Drop this block above the /* That's all, stop editing! Happy publishing. */ comment in wp-config.php. Adjust paths and limits to match your host.

// Debug, scoped to logs only
define('WP_DEBUG', true);
define('WP_DEBUG_LOG', '/var/log/wp/debug.log');
define('WP_DEBUG_DISPLAY', false);
@ini_set('display_errors', '0');

// Profile only when needed
define('SAVEQUERIES', false);

// Memory
define('WP_MEMORY_LIMIT', '256M');
define('WP_MAX_MEMORY_LIMIT', '512M');

// Updates and filesystem
define('FS_METHOD', 'direct');
define('DISALLOW_FILE_EDIT', true);
define('AUTOMATIC_UPDATER_DISABLED', false);
define('WP_AUTO_UPDATE_CORE', 'minor');

// Revisions and trash, kept bounded
define('WP_POST_REVISIONS', 10);
define('EMPTY_TRASH_DAYS', 14);

// SSL on the admin, only after the cert is verified working
define('FORCE_SSL_ADMIN', true);

What we ended up doing

When we built Pier for editing legacy sites by chat, the wp-config.php round-trip kept biting us.

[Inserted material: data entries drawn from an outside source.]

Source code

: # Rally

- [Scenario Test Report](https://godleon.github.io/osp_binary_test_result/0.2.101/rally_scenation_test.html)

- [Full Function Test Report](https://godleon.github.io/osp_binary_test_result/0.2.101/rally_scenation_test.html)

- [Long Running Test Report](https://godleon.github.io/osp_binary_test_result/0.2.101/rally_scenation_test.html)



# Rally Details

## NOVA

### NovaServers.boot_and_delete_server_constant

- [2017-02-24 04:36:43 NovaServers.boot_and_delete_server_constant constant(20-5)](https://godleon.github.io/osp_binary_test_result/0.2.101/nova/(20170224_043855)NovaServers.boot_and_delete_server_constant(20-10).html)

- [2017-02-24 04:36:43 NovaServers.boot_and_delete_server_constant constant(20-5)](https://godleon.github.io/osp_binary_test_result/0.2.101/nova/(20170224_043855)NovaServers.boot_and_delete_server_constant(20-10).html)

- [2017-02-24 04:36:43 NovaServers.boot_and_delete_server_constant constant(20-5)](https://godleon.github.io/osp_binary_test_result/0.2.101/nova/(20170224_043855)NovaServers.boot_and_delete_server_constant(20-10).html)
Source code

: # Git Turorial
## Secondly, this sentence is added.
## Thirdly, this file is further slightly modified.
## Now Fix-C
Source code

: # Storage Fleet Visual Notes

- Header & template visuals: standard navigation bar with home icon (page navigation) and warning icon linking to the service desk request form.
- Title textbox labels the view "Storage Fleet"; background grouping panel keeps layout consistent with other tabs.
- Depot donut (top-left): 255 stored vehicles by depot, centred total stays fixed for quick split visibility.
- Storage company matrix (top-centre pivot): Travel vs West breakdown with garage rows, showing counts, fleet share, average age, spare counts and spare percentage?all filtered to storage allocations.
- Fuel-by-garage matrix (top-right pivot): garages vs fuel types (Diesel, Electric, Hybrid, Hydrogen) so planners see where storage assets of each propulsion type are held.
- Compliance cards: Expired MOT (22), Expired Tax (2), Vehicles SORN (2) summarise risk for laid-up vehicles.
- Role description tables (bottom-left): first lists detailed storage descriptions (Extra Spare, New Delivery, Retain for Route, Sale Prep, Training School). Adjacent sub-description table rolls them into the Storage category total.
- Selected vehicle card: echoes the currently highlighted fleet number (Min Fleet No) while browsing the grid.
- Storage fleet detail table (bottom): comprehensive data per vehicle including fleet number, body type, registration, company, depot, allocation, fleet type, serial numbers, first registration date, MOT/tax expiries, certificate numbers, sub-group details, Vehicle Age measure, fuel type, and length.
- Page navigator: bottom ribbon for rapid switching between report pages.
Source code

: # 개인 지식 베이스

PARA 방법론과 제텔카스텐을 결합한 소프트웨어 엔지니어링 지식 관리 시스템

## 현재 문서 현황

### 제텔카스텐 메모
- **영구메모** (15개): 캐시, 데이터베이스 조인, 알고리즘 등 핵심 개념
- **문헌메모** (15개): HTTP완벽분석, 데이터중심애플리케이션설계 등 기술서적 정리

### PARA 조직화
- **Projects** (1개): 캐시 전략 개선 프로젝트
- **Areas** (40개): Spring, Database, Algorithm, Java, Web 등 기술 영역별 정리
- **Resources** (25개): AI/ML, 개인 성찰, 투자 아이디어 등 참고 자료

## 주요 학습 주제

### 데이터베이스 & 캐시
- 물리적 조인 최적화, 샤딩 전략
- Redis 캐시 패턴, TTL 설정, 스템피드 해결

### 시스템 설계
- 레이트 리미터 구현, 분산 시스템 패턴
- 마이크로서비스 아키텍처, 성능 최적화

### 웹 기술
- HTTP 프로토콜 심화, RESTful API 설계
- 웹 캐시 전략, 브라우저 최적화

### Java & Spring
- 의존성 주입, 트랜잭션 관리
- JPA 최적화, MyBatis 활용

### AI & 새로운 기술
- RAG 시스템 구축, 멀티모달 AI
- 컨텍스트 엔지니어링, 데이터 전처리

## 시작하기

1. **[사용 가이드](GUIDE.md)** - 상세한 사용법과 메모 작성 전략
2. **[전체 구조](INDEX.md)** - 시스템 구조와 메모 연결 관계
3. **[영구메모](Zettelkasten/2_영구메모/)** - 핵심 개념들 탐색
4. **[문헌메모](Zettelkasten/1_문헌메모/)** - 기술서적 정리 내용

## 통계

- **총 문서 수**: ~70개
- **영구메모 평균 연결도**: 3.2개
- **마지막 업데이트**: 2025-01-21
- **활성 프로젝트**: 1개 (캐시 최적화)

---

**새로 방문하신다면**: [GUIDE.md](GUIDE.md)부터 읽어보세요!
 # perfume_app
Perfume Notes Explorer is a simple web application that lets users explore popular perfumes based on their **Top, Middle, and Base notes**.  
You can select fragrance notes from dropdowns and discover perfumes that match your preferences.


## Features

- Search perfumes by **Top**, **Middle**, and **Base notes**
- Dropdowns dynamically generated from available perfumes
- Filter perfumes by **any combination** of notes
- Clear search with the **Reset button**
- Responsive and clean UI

People would toggle WP_DEBUG on to chase a bug, forget about it, ship the site with display_errors leaking PHP notices into the JSON API, then six months later wonder why their iOS app couldn't parse the response. The way we ended up handling it was to surface the active config block in the file tree with a soft warning when debug constants are live, and to keep version history on every wp-config.php edit so you can roll back the one-liner that broke the cron job at 2 AM.

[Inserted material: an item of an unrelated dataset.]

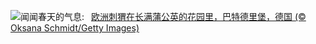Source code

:![](https://www.bing.com/th?id=OHR.HedgehogMeadow_ZH-CN8845586473_UHD.jpg&w=1000)闻闻春天的气息:&nbsp;&ensp;[欧洲刺猬在长满蒲公英的花园里，巴特德里堡，德国 (© Oksana Schmidt/Getty Images)](https://www.bing.com/th?id=OHR.HedgehogMeadow_ZH-CN8845586473_UHD.jpg)
<br><br/>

The smallest thing you can do today: open your wp-config.php, add the four-line debug block above, point WP_DEBUG_LOG at a path outside the web root, and tail it for an hour. You will be surprised what was already broken.

— Questions —

Does WP_DEBUG slow down production?

Marginally, if WP_DEBUG_LOG points to a fast disk and WP_DEBUG_DISPLAY is false. The cost is one filesystem write per notice, negligible until you also enable SAVEQUERIES.

Where should WP_DEBUG_LOG write to?

A path outside the web root, owned by the PHP-FPM user. /var/log/wp/debug.log is conventional. Never leave it at the default wp-content/debug.log on a public host.

Is DISALLOW_FILE_EDIT enough hardening?

It blocks the dashboard editor as a webshell vector. Pair it with DISALLOW_FILE_MODS to also block plugin installs, tight PHP-FPM file permissions, and a real WAF in front.

Why does WP_MEMORY_LIMIT seem ignored?

A lower memory_limit in php.ini or a per-pool PHP-FPM config will override it. WordPress can raise its own limit only up to whatever PHP itself allows for that process.